Meus pais, por exemplo, tiveram apenas filhos homens, nunca podendo desfrutar as experiências maravilhosas que apenas uma menina traz para um lar. Sempre pensei que eles mereciam uma filha, meu pai para amolecer o coração dele e minha mãe para endurecer um pouco o dela. Tenho certeza que o avô de vocês, se tivesse segurado uma menininha no colo ao invés de mim, se derreteria todo e sua vida teria ficado mais leve de imediato. Exatamente como ficou quando ele segurou você, minha filha, com trinta anos de atraso.

Já sua avó, quando conheceu cada um de vocês, já era feita de manteiga por ter mimado de todas as formas possíveis a mim e ao seu tio. Uma filha daria a ela oportunidade para desenvolver mais o exemplo a ser seguido, não tanto o do que buscar. Isso a deixaria mais tranquila para se colocar em primeiro lugar e não fazer tudo ao seu alcance para conseguir algo que entendia nos trazer felicidade. Sua avó, que nem a mãe dela e a de vocês, também sempre foi muito mais sensível aos sentimentos, ao contrário de mim, porque para isso é preciso ser mãe, porque mãe é mãe e só as mães sabem.

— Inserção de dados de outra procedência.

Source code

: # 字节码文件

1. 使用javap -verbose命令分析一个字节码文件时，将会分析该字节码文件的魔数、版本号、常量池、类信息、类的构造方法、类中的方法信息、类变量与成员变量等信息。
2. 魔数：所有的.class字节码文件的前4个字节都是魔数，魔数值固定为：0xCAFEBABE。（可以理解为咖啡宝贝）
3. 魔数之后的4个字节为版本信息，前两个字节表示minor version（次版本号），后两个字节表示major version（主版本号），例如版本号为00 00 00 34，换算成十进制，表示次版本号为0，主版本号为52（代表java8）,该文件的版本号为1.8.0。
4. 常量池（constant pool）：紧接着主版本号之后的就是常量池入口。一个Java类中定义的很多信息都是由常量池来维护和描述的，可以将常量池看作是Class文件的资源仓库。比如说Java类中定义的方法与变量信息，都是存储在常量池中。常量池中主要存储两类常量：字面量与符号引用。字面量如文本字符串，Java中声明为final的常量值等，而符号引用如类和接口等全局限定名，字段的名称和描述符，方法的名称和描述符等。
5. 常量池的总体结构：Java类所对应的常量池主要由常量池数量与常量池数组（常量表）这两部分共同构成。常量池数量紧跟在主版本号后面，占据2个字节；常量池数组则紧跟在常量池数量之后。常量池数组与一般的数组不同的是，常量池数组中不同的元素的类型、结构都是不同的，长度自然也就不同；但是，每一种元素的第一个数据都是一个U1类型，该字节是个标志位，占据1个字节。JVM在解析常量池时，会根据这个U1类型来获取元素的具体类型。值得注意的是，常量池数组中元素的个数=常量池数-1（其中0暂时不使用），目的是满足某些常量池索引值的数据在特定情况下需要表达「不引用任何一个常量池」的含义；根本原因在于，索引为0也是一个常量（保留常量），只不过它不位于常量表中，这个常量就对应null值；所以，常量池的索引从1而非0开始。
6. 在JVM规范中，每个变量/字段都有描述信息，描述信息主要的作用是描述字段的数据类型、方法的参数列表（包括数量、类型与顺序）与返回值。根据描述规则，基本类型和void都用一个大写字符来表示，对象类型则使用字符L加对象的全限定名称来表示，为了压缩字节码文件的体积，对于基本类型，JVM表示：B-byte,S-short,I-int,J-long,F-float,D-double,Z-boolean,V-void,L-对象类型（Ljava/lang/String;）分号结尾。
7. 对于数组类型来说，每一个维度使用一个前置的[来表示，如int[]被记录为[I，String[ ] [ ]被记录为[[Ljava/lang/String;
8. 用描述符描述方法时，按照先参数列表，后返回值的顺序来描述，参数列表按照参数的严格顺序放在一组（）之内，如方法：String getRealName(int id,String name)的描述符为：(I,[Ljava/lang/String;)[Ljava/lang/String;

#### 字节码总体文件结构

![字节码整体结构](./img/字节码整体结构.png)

Deixando os clichês de lado, mais velho eu imaginava o dia em que ela, por ficar entretida com suas coisas, esqueceria de fazer a janta, por exemplo. Ou de comprar algo no supermercado da nossa lista super específica. Mas isso nunca aconteceu. Seu cérebro capaz de guardar muita informação, aliado ao interesse em trazer harmonia e conforto material e emocional para o lar, a permitia desempenhar funções sem limites. Uma verdadeira benção para todos nós ela fazer parte da família.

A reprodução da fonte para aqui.